With a little practice reading types, we can see that the two lines are correct. We can then run Coq on this code to check that the proof is correct and we can be assured of the correctness of the implementation WITHOUT EVER READING THE CODE! This means we have reduced the problem of correctness to two simple lines of completely declarative statements.

This function is more complicated than a normal assoc function because it carries all of these proof terms along with it. However, because of the clever people involved in writing Coq we have actually mixed two different type universes together. One (called Set) for values and one (called Prop) for proofs. Coq uses this fact to do something very clever. The {y|P y} existential type and the A+{B} type are designed such that the "P y" proof and the {B} proof disappear when we extract (compile) our code. As an illustration of this amazing fact look at the following ocaml code which has been automatically extracted from our definition:

let rec assoc x = function
  | Nil -> Inright
  | Cons (p, t) ->
      let Pair (x', y) = p in
      (match eq_dec x x' with
         | Left -> Inleft y
         | Right -> assoc x t)

Voila! Not only are the proof terms gone, but this is pretty much the code you probably would have written yourself. Notice that "Inright" is a constructor with no information (other than failure), basically implementing the "Nothing" of a Maybe type, and the "Inleft" as the "Just" of a Maybe type.

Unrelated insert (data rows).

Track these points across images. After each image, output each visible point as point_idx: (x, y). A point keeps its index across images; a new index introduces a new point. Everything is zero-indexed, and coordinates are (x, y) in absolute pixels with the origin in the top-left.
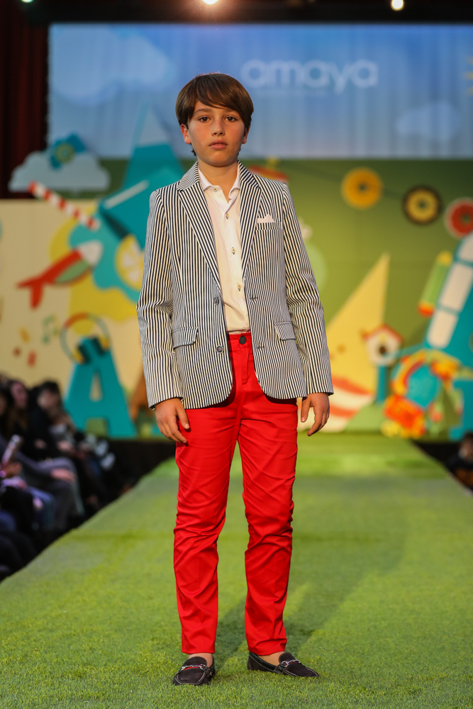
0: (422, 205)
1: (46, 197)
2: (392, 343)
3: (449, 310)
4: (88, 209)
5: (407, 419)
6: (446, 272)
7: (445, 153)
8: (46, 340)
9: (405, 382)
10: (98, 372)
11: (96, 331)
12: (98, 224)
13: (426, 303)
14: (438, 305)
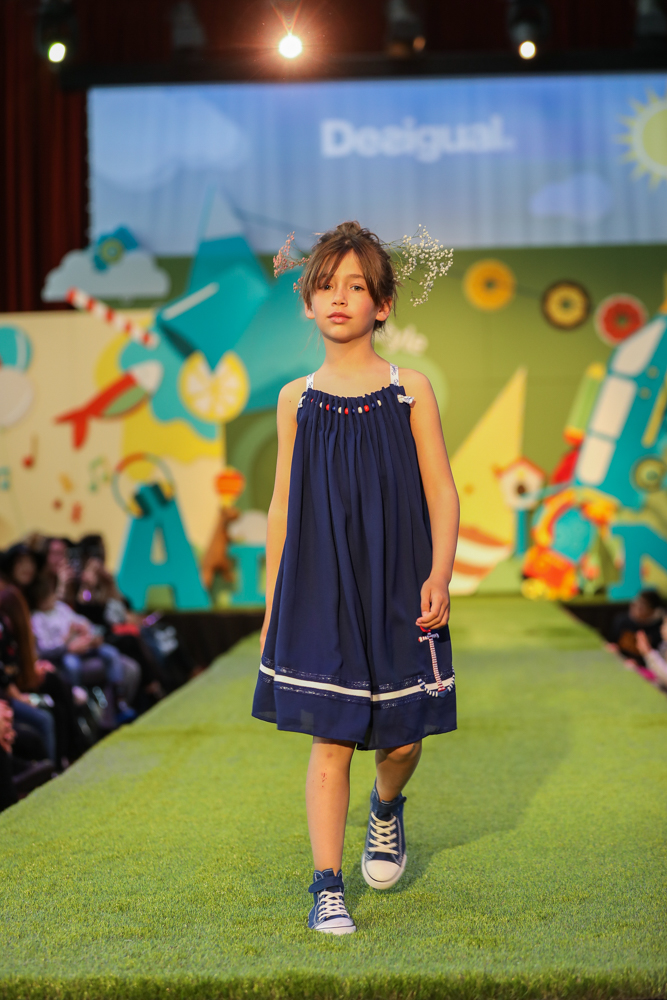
0: (566, 304)
1: (90, 307)
2: (533, 481)
3: (603, 437)
4: (143, 321)
5: (554, 577)
6: (598, 389)
7: (593, 238)
8: (94, 488)
9: (550, 529)
10: (160, 527)
11: (158, 476)
12: (156, 339)
13: (573, 429)
14: (589, 431)
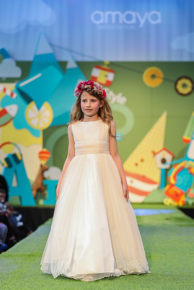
0: (184, 86)
2: (168, 157)
4: (11, 87)
9: (175, 178)
10: (16, 172)
11: (16, 151)
12: (15, 95)
13: (186, 137)
14: (192, 138)
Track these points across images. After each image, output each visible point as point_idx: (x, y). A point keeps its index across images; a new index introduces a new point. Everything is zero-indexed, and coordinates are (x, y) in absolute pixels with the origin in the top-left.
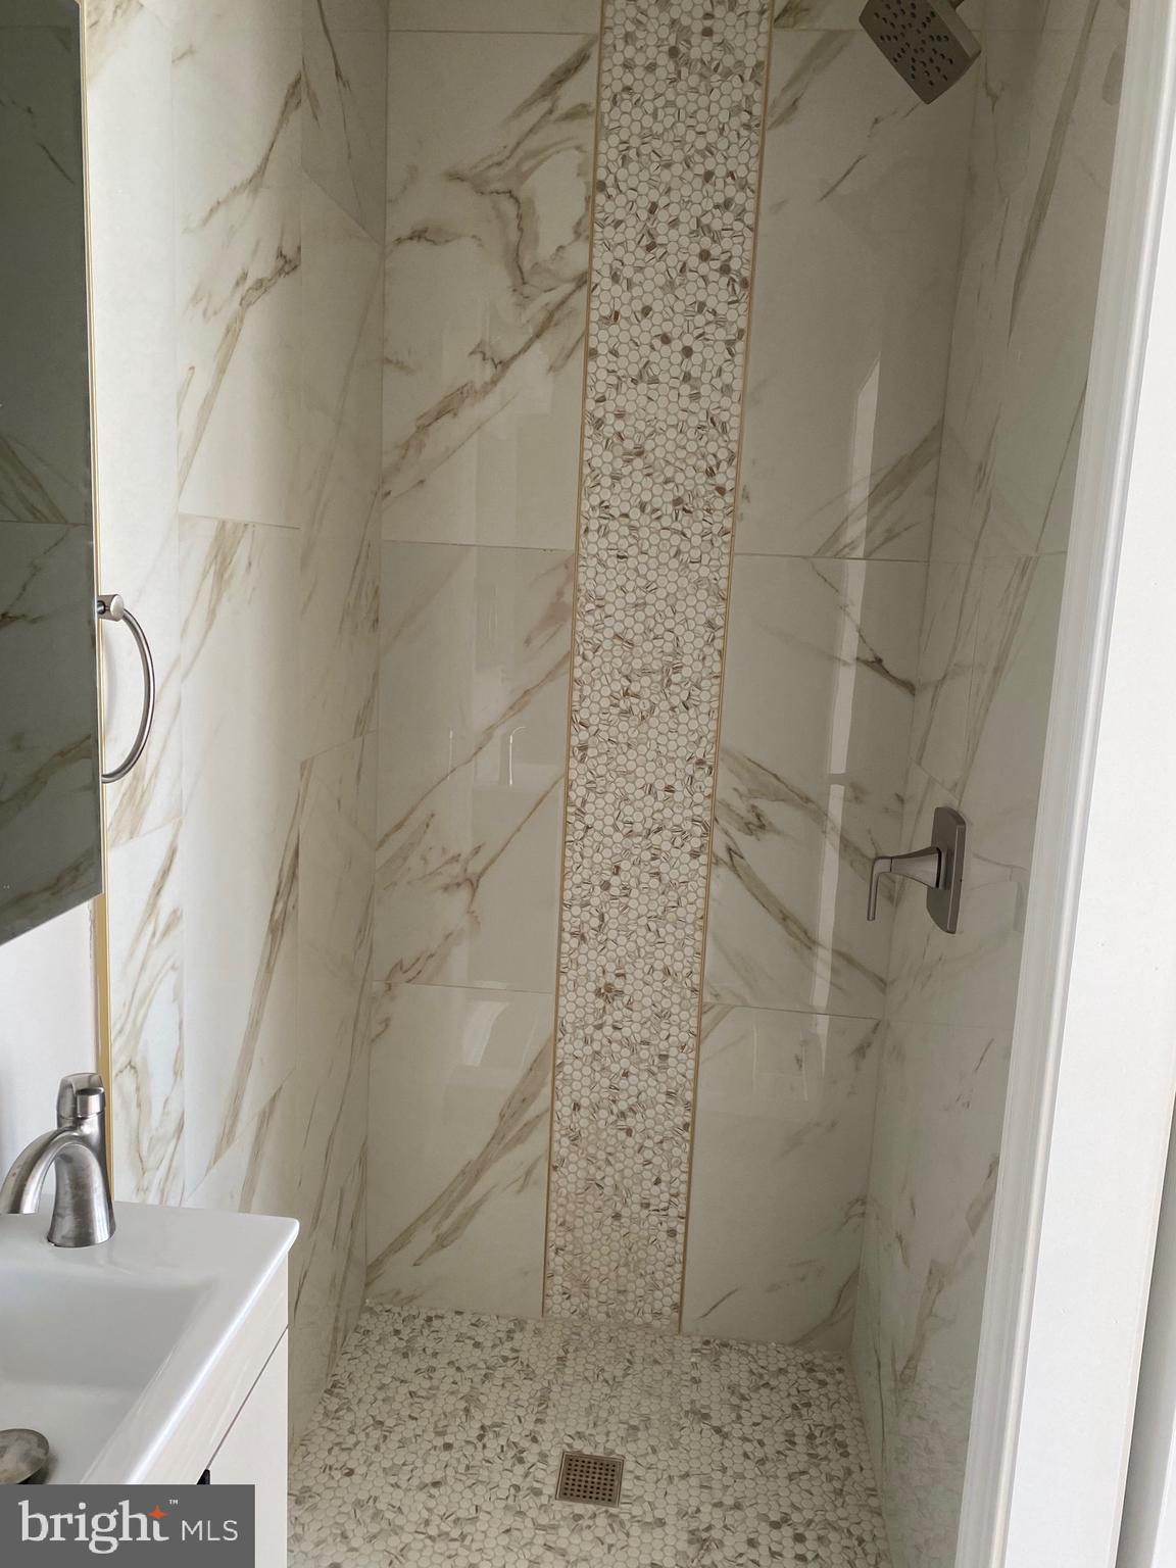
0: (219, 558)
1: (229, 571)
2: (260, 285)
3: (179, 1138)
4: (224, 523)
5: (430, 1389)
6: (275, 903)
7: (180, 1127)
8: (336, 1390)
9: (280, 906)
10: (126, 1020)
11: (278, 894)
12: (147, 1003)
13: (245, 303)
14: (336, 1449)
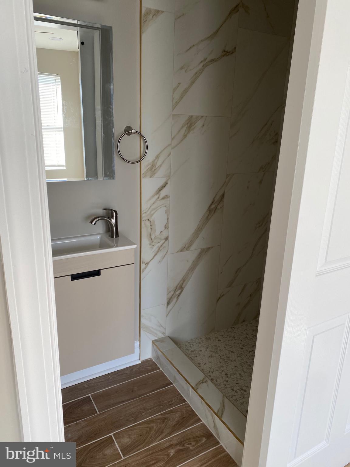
0: (189, 124)
1: (193, 127)
2: (213, 61)
3: (166, 241)
4: (192, 116)
5: (251, 339)
6: (211, 204)
7: (167, 239)
8: (233, 328)
9: (213, 206)
10: (148, 211)
11: (213, 203)
12: (155, 210)
13: (205, 66)
14: (222, 336)
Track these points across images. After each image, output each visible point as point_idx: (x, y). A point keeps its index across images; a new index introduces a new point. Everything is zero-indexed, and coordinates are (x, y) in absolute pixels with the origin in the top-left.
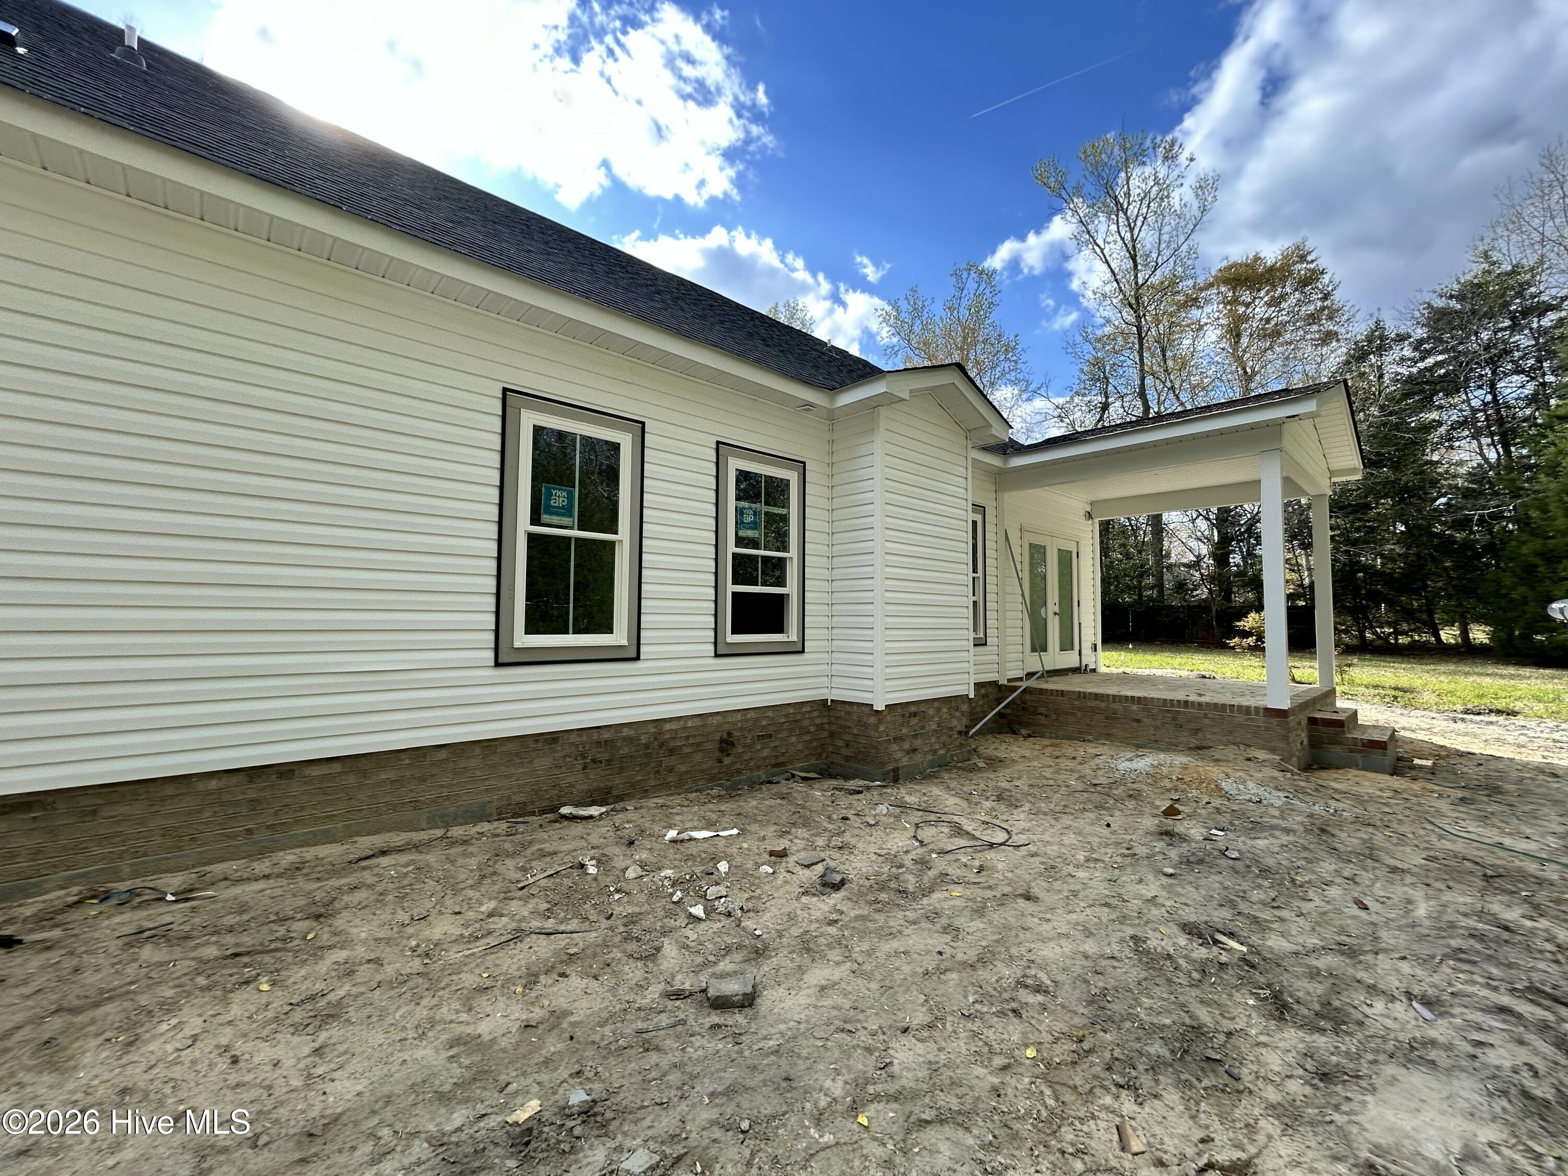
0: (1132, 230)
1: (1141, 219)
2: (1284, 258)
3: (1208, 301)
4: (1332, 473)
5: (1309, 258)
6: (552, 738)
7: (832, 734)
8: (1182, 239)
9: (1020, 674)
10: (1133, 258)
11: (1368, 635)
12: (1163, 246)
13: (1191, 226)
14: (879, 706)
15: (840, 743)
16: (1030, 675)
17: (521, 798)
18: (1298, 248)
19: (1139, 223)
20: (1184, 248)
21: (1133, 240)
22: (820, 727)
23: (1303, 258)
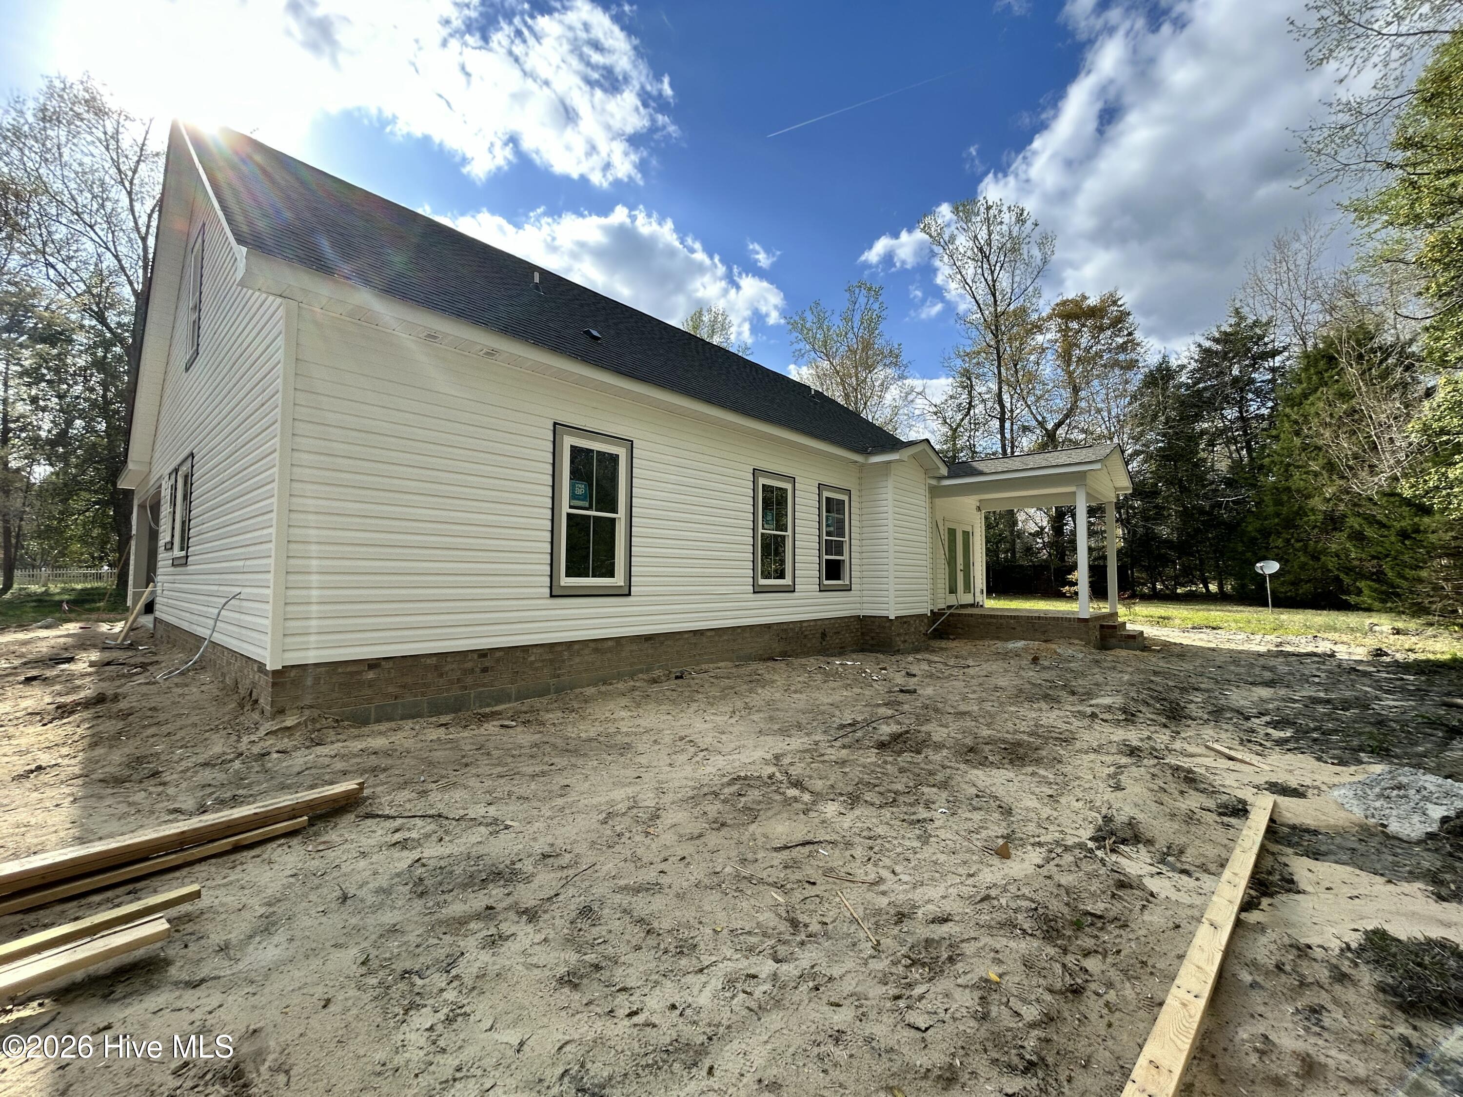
0: (992, 273)
1: (999, 264)
2: (1102, 301)
3: (1048, 330)
4: (1116, 489)
5: (1119, 303)
6: (769, 626)
7: (862, 634)
8: (1029, 282)
9: (943, 606)
10: (994, 295)
11: (1159, 586)
12: (1015, 285)
13: (1035, 273)
14: (892, 617)
15: (867, 638)
16: (950, 607)
17: (760, 652)
18: (1111, 295)
19: (998, 268)
20: (1031, 289)
21: (994, 281)
22: (857, 629)
23: (1115, 303)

We have extracted a provably terminating, well specified, totally correct function that runs in ocaml! And to top it off we can also compile to Haskell!!

assoc :: A -> Assoc_list -> Sumor B
assoc x l =
  case l of
    Nil -> Inright
    Cons p t ->
      (case p of
         Pair x' y ->
           (case eq_dec x x' of
              Left -> Inleft y
              Right -> assoc x t))

So it isn't as if this isn't without some cost. There is a huge learning curve on Coq and I'm by no means an expert. The proofs can be arduous, and although this one only took me a couple of minutes, it took far longer than it would have to implement the function directly in ocaml. However as I gain experience with Coq, I increasingly believe the approach will scale better than traditional approaches to software design.

In addition to these caveats there is more than one function that satisfies this type. Namely there is an assoc which starts returning from the end of the list, instead of the beginning. We could get rid of this problem by specifying which of the elements should be returned, returning all of them, or restricting formation of assoc's such that they are mappings. The latter is very elegant, but somewhat more involved than what we have done.

Functional programming reduces the difficulty of writing correct software by reducing the ways in which bugs can occur. However, most functional programming languages are unable to put complex constraints like "this is a sorted list" or "implements an assoc function" into the language. When other functions rely on the behaviour all kinds of funny things can happen.

I recently had a nasty non-termination bug in SML because a function *required* that the input list be sorted or the function wouldn't terminate. My sort routine made use of a bogus less-than-equal predicate over a data-type which I had neglected to write properly. This caused hours of very difficult debugging.

I'm acting on the thesis that I can avoid these problems and I am rewriting a large program in Coq as an experiment. I'll let you know how it goes.